Teledipendenti e infelici

Chi si considera infelice guarda di più la Tv, mentre chi si descrive come una persone allegra passa la maggior parte del tempo leggendo e socializzando. Lo afferma uno studio sul tempo libero e sulle attività che hanno caratterizzato la vita quotidiana degli statunitensi negli ultimi trent’anni, condotto da John P. Robinson e Steven Martin dell’Università statunitense del Maryland (Usa). La ricerca verrà pubblicata a dicembre su Social Indicators Research.

I sociologi hanno analizzato due tipi diversi di dati raccolti tra il 1975 e il 2006 e riguardanti quasi 30 mila adulti. Le persone coinvolte nello studio dovevano compilare un “diario di una giornata tipo” di 24 ore, indicando quando piacere provassero per ogni singola attività quotidiana. I ricercatori hanno poi analizzato i tipi di attività e di interazione sociale e il “grado di felicità” che i partecipanti attribuivano ad esse.

I risultati ottenuti dalle due diverse inchieste coincidono largamente: chi è più incline alla depressione dedica in media alla Tv il 20 per cento di tempo in più rispetto alle “persone felici”, che si dimostrano socialmente più attive, leggono e votano con maggiore frequenza. I meno allegri amano il telecomando anche perché considerano guardare la televisione come un’attività facile: uno spettatore non deve vestirsi, uscire di casa, trovare compagnia, pianificare, spendere energia o soldi. Le autovalutazioni fornite dai diari sono comunque meno negative: rispondendo ai questionari a poche ore dalle attività svolte, le persone tendono a rivalutare la televisione. “Gli habitué del telecomando affermano che, se in generale la Tv è una perdita di tempo non particolarmente divertente, lo spettacolo appena visto era veramente carino”, commenta Robinson.

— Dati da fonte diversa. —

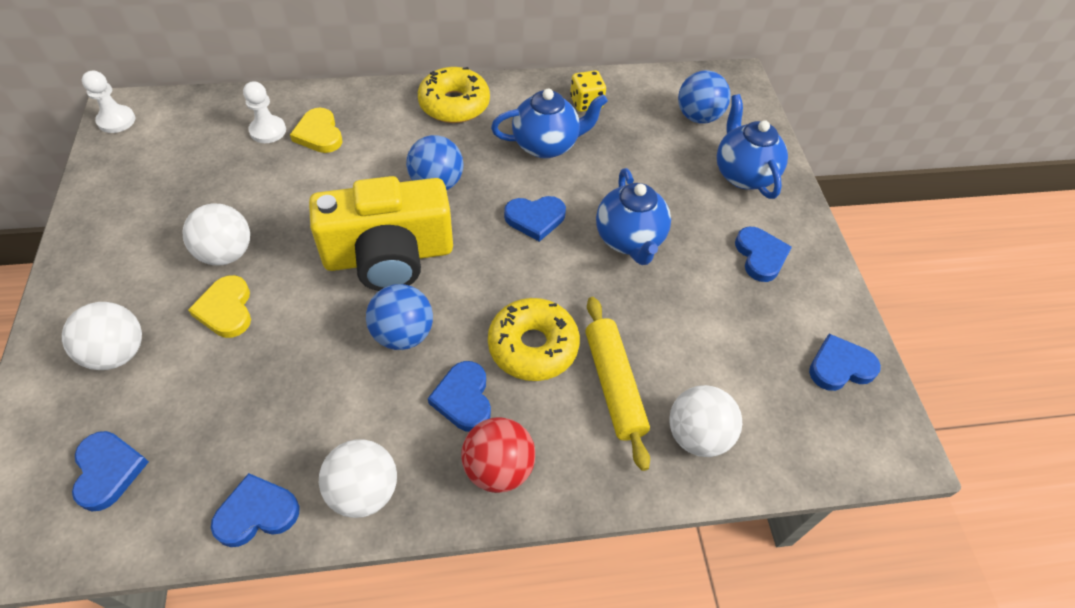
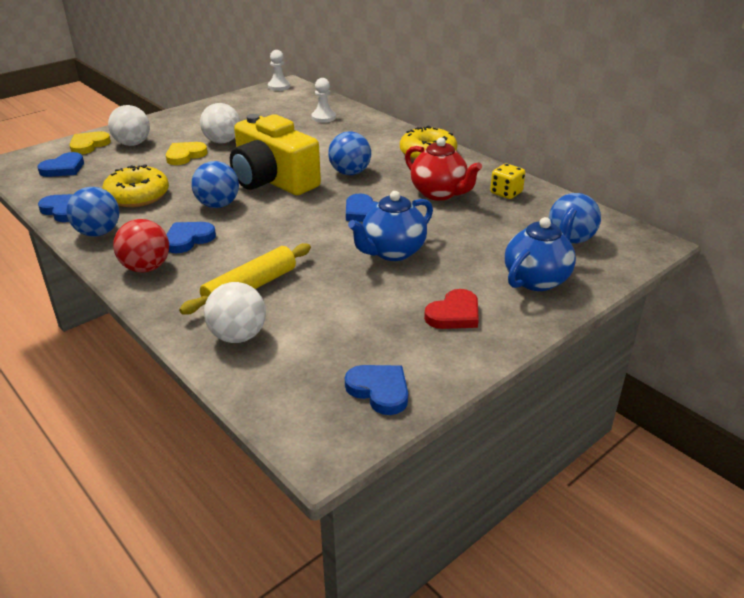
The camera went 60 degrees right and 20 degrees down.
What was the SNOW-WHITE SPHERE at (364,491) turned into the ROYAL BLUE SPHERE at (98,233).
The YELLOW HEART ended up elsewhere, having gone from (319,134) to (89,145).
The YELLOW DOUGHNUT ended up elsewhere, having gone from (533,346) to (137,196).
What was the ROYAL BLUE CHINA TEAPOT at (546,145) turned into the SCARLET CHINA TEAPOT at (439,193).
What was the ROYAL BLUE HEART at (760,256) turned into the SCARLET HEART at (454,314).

Gli autori comparano il fugace senso di benessere offerto dalla televisione alla dipendenza che produce un piacere momentaneo: “Per le persone più vulnerabili”, sostengono i ricercatori, “la Tv può diventare una sorta di oppiaceo”. Non è chiaro, comunque, se esista una qualche relazione di causa-effetto tra abitudini e stati d’animo. (f.g.)